Criminalité financière: “le nouveau gouvernement a du pain sur la planche”

Le président de la Cellule de traitement des informations financières, Jean-Claude Delepière en 2006. © Belga

Le président de la Cellule de traitement des informations financières, Jean-Claude Delepière, a critiqué, lors de la présentation du 20e rapport d’activités du CTIF, l’absence de suivi par le précédent gouvernement en affaires courantes dans le domaine de la criminalité financière et plus particulièrement du financement du terrorisme.

Le Collège de coordination de la lutte contre le blanchiment de capitaux d’origine illicite et le Collège du renseignement et de la sécurité ont établi respectivement, fin décembre 2013, deux évaluations spécifiques, l’une relative aux risques et à la menace en matière de blanchiment, l’autre aux risques et à la menace en matière de financement du terrorisme. Ces deux évaluations ont été adressées respectivement aux deux Comités ministériels concernés.

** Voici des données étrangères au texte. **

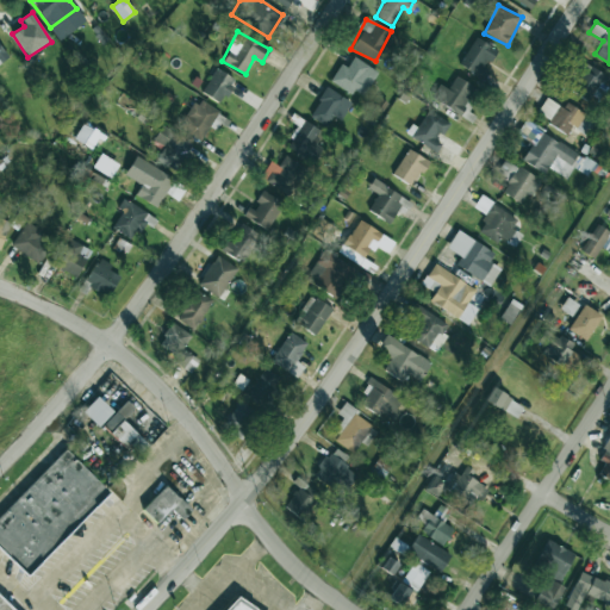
[(484,79),(489,70),(485,69),(496,49),(474,37),(460,66),(484,79)]
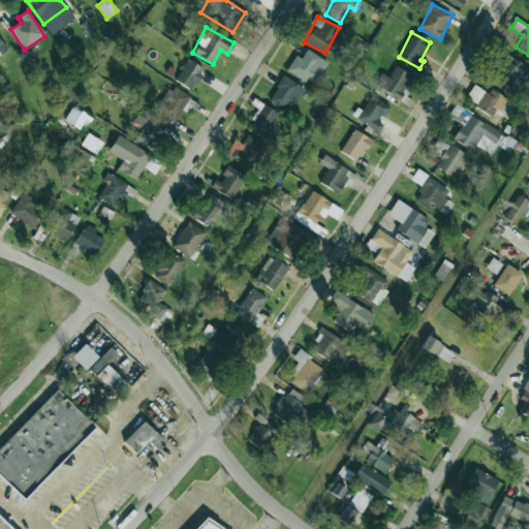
[(0,55),(8,50),(0,38),(0,55)]
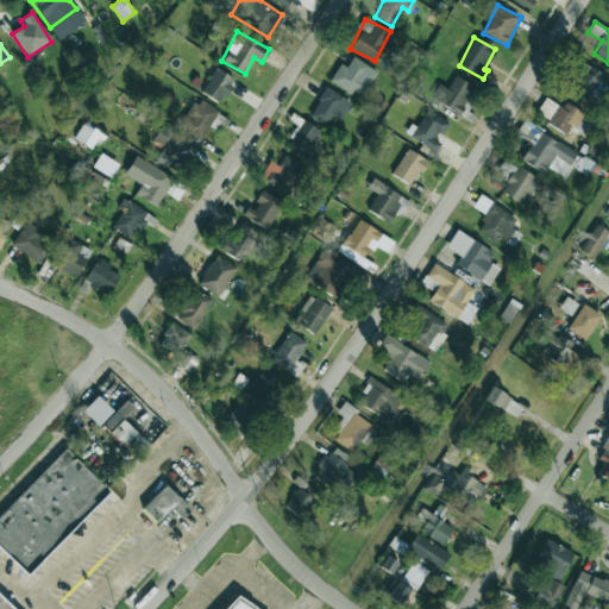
[(363,98),(377,70),(352,57),(347,67),(340,63),(331,81),(363,98)]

“La ministre de la Justice du gouvernement démissionnaire, qui préside le Comité ministériel de coordination de la lutte contre le blanchiment de capitaux d’origine illicite, a (…) signalé qu’il ne serait pas possible avant la fin de la législature de réunir le comité ad hoc, en raison de la fin de la législature. Elle a demandé de présenter au prochain gouvernement une liste des points précis et des propositions concrètes, par exemple de modifications législatives, que le Comité devrait examiner lors de sa première réunion”, épingle le rapport d’activités 2013 de la CTIF. Jean-Claude Delepière compare cette situation à celle d’une maison en construction dépourvue de toit pendant plusieurs mois. “Les matières étant complexes, cela nécessite du temps. Le nouveau gouvernement a du pain sur la planche”, estime le président de la CTIF. Si ce dernier salue la qualité du travail mené ces dernières années par le parquet fédéral en matière de terrorisme, il regrette l’absence de vision au niveau belge mais aussi européen quant au financement des organisations terroristes. Le travail de la CTIF se limite à l’analyse de flux dans des dossiers concrets sur base de soupçons de déclarants et ne porte pas sur le financement structurel d’organisations terroristes, signale Jean-Claude Delepière.

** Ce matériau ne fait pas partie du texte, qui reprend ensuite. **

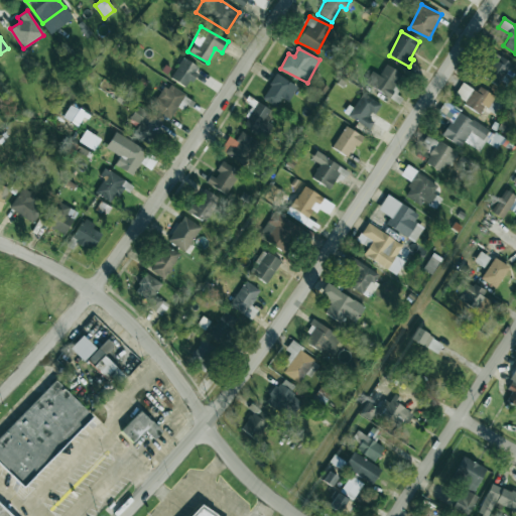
[(498,86),(511,65),(495,54),(482,76),(498,86)]
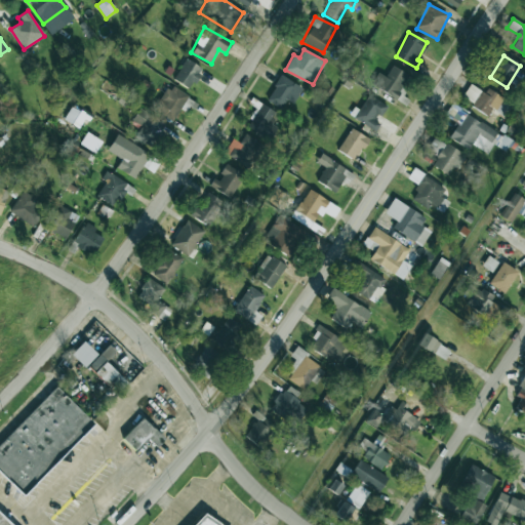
[(173,79),(190,89),(203,68),(187,58),(173,79)]
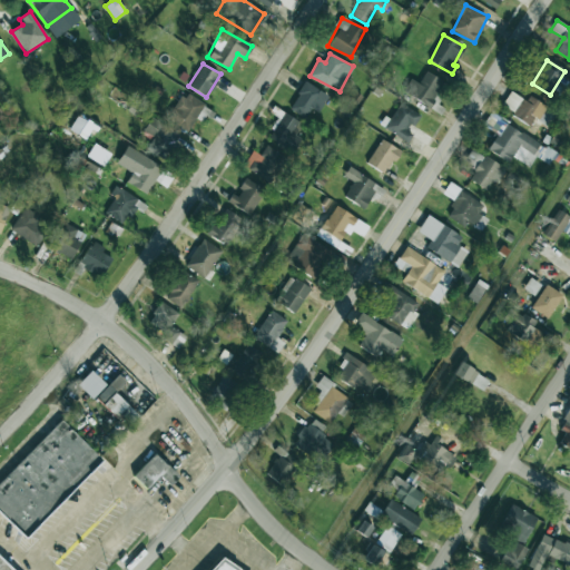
[(419,84),(411,78),(403,90),(431,108),(446,84),(426,70),(419,84)]
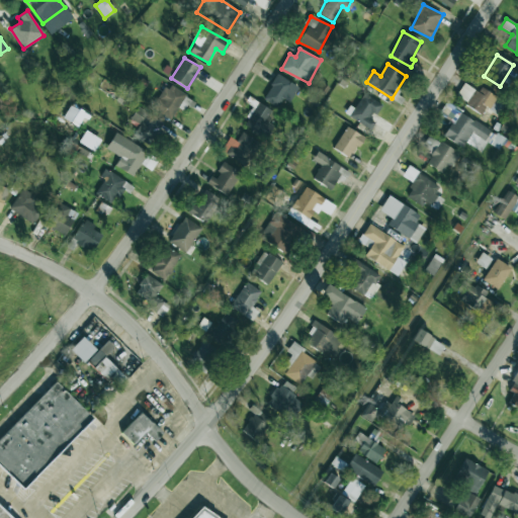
[(289,102),(299,87),(278,74),(262,98),(277,107),(283,98),(289,102)]
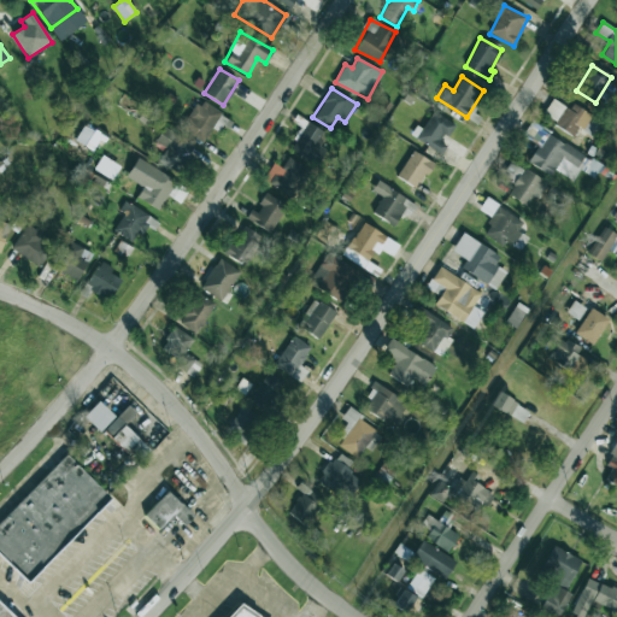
[(222,113),(200,99),(181,129),(203,144),(222,113)]
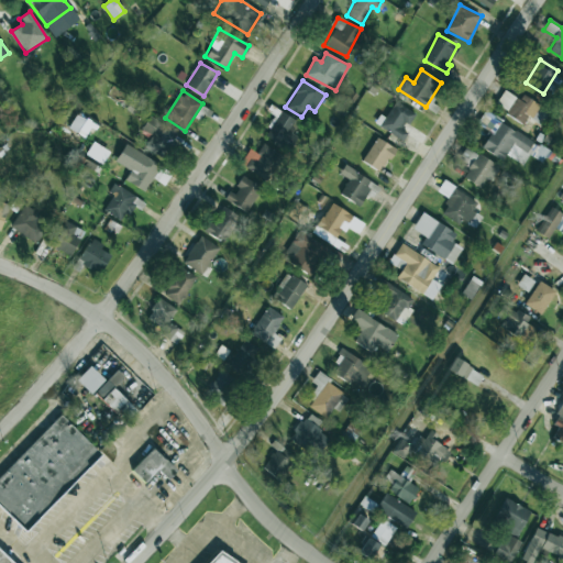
[(526,124),(539,105),(522,94),(519,99),(505,90),(495,105),(526,124)]
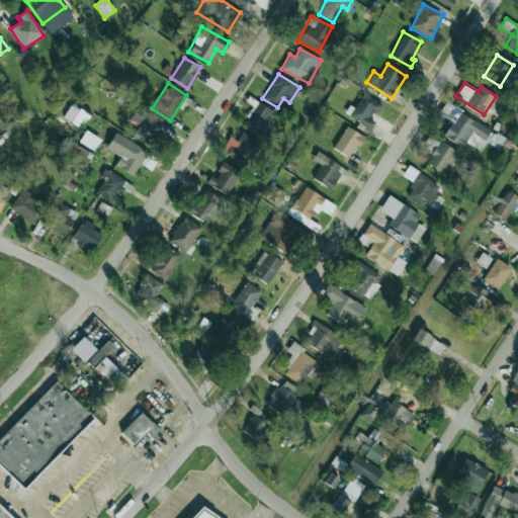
[(375,121),(372,119),(381,103),(363,93),(349,116),(370,128),(375,121)]
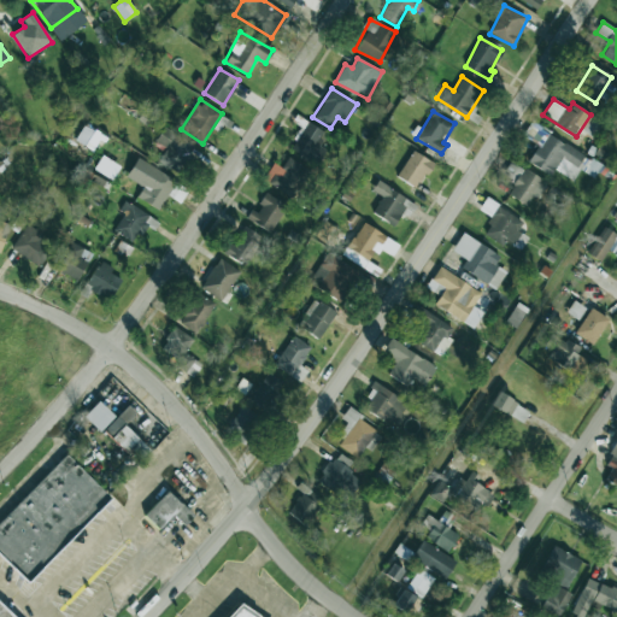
[(315,163),(322,147),(318,146),(325,131),(305,122),(291,151),(315,163)]
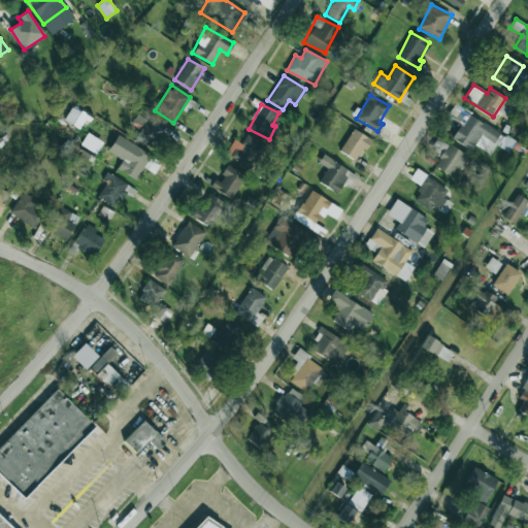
[(90,117),(72,106),(64,120),(81,130),(90,117)]
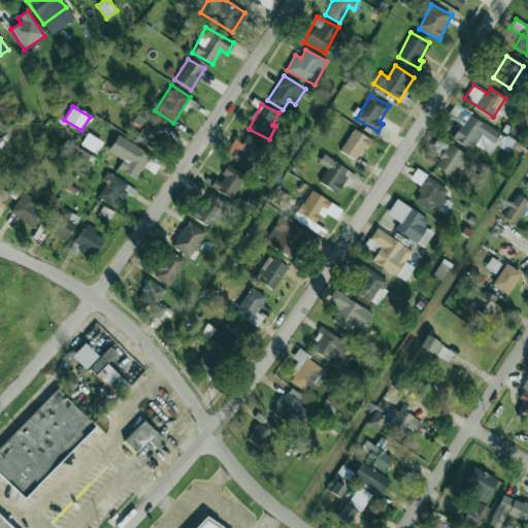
[(452,139),(472,150),(474,145),(491,154),(496,143),(503,147),(509,135),(453,106),(448,117),(460,123),(452,139)]
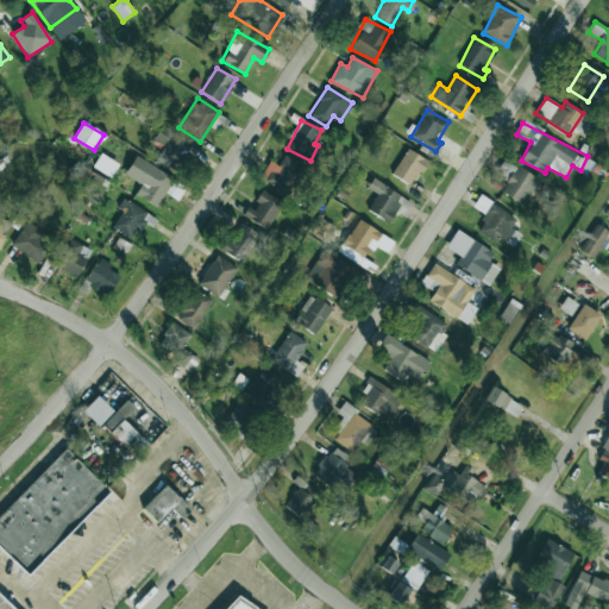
[(164,146),(157,159),(176,171),(192,144),(162,126),(154,140),(164,146)]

En 2013, la CTIF a transmis 25 dossiers aux autorités judiciaires sur base d’indices ‘sérieux’ de financement du terrorisme, portant sur un montant total de 2,57 millions d’euros. Le nombre de dossiers transmis et les montants en jeu qui en découlent sont en progression en 2013 par rapport à l’année précédente. La part du financement du terrorisme dans les criminalités identifiées par la CTIF en 2013 reste toutefois limitée puisqu’elle s’établit à 2,14 % du nombre total de dossiers transmis et à 0,32 % du montant total découlant de l’ensemble des dossiers transmis, précise le rapport du CTIF.

Autre tâche à laquelle le gouvernement Michel devra s’atteler en priorité selon la CTIF: améliorer la lutte contre la criminalité financière par le biais de la Justice. “Le précédent gouvernement n’a pas marqué beaucoup de points dans cette lutte mais le retard est plus ancien”, considère M. Delepière, qui renvoie aux conclusions en la matière du récent rapport du Groupe d’Etats contre la corruption (Greco). Le président de la CTIF épingle le manque de moyens, la qualité des formations ou encore le non-respect du délai raisonnable pour traiter les dossiers. Il considère que la situation est particulièrement préoccupante au parquet de Bruxelles.

La Belgique, avec la Norvège, l’Espagne et l’Australie, figure parmi les quatre premiers pays membres du Groupe d’Action financière (GAFI) à être soumis à un examen international de l’effectivité des politiques mises en place contre le blanchiment de capitaux et le financement du terrorisme. Le rapport final concernant la Belgique sera rendu public à Paris, en février 2015. Le GAFI est un groupe intergouvernemental indépendant créé en 1989 par le G7 pour faire face au blanchiment de l’argent de la drogue. Son mandat a été étendu en 1996 au blanchiment des produits tirés de tout délit, puis en 2001 au financement du terrorisme.